I use Linux all the time for hosting various services at work, but never with a GUI.

yesman ,

Everything I know about Linux I learned troubleshooting a problem. And I still feel like I don’t know shit about the OS. After so long with Windows, Linux feels like living in a country where you don’t speak the language; everything is harder than it needs to be.

If the day comes where games are as easy on Linux as they are on Windows, I’ll give desktop Linux another shot.

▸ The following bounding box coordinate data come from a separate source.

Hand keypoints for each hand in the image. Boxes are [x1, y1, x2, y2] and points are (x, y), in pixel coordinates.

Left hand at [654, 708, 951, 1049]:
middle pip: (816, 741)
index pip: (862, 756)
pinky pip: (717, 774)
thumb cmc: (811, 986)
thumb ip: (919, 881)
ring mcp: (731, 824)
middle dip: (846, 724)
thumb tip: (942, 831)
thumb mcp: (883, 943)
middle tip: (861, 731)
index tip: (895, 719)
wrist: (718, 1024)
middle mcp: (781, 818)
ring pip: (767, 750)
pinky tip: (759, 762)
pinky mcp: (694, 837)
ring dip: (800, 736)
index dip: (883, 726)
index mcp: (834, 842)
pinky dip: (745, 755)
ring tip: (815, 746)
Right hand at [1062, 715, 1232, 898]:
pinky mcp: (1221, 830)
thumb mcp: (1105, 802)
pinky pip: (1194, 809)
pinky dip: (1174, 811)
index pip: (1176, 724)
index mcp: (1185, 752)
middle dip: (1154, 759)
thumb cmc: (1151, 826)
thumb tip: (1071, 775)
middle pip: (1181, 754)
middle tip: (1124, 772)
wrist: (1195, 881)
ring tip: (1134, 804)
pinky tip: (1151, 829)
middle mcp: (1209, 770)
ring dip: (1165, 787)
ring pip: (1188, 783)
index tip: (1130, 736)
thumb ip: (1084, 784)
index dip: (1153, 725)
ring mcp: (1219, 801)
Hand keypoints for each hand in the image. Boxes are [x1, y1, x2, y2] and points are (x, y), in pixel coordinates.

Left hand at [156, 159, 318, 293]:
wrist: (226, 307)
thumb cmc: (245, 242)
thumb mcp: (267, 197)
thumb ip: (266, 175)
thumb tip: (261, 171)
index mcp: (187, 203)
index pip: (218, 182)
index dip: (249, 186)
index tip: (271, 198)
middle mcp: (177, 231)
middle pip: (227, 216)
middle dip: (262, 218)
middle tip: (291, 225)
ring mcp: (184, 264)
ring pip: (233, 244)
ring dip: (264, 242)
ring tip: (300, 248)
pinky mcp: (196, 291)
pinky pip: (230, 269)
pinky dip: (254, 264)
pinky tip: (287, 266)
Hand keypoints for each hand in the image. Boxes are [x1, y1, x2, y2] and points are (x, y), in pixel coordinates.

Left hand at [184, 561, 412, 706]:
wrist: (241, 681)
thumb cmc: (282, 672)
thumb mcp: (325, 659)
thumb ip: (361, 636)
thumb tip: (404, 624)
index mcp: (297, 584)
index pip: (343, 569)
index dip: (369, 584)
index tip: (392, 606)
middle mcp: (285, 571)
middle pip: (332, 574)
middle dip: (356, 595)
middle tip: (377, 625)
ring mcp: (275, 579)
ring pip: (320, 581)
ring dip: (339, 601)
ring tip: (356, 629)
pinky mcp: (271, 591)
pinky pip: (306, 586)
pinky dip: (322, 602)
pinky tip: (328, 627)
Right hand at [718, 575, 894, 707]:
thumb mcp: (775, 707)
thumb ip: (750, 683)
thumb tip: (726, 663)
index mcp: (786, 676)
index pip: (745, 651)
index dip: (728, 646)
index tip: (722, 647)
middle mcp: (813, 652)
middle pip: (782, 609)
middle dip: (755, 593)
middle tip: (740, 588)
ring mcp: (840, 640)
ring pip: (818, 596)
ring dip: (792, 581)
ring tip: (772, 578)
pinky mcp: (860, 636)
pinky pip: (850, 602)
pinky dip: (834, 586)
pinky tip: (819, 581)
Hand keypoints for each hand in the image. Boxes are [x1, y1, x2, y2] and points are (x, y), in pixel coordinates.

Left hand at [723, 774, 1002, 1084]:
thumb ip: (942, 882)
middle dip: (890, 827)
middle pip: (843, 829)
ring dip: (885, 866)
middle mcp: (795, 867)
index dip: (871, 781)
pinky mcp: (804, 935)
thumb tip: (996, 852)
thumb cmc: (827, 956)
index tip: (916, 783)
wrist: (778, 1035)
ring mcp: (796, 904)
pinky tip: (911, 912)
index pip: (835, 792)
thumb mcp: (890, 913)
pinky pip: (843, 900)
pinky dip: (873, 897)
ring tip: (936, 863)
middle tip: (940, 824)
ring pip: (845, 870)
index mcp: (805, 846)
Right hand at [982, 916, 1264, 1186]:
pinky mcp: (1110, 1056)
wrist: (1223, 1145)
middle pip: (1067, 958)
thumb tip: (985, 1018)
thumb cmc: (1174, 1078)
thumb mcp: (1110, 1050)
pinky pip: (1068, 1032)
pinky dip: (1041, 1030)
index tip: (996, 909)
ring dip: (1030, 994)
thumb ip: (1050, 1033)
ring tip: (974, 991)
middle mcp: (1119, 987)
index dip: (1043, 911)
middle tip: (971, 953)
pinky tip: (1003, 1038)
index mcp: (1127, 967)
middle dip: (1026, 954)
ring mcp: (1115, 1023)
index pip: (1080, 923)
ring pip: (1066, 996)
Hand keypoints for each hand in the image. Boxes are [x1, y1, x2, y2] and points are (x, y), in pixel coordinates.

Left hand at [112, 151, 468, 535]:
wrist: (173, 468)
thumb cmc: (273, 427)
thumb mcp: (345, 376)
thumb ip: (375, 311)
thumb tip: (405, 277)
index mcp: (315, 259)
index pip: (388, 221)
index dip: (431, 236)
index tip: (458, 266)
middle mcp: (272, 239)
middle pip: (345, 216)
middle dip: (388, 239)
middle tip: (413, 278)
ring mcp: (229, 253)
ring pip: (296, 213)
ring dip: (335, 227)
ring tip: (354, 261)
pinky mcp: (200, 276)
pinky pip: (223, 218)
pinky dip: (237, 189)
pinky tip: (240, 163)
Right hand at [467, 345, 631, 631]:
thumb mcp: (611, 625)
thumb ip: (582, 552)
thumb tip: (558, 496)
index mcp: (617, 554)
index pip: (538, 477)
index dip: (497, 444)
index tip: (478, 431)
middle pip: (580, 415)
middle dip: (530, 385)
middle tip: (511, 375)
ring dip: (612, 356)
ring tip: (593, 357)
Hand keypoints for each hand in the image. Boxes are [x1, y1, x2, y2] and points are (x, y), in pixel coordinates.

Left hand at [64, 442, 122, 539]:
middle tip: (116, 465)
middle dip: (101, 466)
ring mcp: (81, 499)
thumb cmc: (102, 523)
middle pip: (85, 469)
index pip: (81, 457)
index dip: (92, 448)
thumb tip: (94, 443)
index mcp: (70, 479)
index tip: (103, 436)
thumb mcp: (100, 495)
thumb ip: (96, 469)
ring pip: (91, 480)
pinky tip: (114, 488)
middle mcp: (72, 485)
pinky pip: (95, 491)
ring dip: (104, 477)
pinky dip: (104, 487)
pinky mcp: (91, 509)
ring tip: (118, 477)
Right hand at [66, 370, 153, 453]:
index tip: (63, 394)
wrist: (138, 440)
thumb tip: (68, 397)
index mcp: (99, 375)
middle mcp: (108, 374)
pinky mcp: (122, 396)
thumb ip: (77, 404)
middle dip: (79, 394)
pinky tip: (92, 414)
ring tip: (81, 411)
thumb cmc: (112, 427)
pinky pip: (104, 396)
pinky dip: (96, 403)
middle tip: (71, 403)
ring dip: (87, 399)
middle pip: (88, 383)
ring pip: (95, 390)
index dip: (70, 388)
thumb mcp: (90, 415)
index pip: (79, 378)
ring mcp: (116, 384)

This said, I’ve self-hosted on a Debian box for years.

0ops ,

Similar, I’ve been running a jellyfin server on mint on a spare laptop, and some other networking tests for other projects. It’s a good low-risk way to learn, I think. But my income depends on the daily driver being reliable, and I’m just not comfortable enough in Linux to switch right now

4grams ,
@4grams@awful.systems avatar

honestly, I have experienced the opposite lately. These days, anything I’m looking to do in Linux has already been done and someone has written instructions for it. If it requires digging in to any nitty-gritty, there’s usually decent documentation as well. Windows has so many opaque and propriety processes, and opens so many network connections that I am not entirely sure what the OS is doing most of the time.

prole ,

I recently switched for the first time, and have been using EndeavorOS with KDE on a couple year old laptop, and my experience has been the complete opposite. It’s fantastic. I feel like this is what using a PC is supposed to be like. Before Microsoft fucked it all up.

Illuminostro ,

I got tired of the graphics breaking every update.

MufinMcFlufin ,

Last time I tried diving headfirst into Linux, I got frustrated by having a problem and all the suggested solutions are all wildly different (from an outside perspective) series of editing settings or unusual terminal commands. I already knew how Windows worked well enough to do most things I wanted, but didn’t have almost any understanding of how Linux operated so all of the opaque solutions offered without explanation of why or how it should fix the problem just added to my confusion. Couple that with having to sort through one or two dozen suggestions to find one that actually works, not knowing if even attempting any solutions would cause other issues later.

Botanicals ,

If you ever want to try again I’d suggest pulling up chatgpt to ask questions. It’s not failsafe, but it helped me a ton and I come from a predominantly windows background. (Edited to add: I ended up sticking with Pop_OS! And I LOVE it. I game a ton and have very little issues with proton on steam)

NutWrench ,
@NutWrench@lemmy.ml avatar

LibreOffice is an an amazing replacement for the MS-Office suite.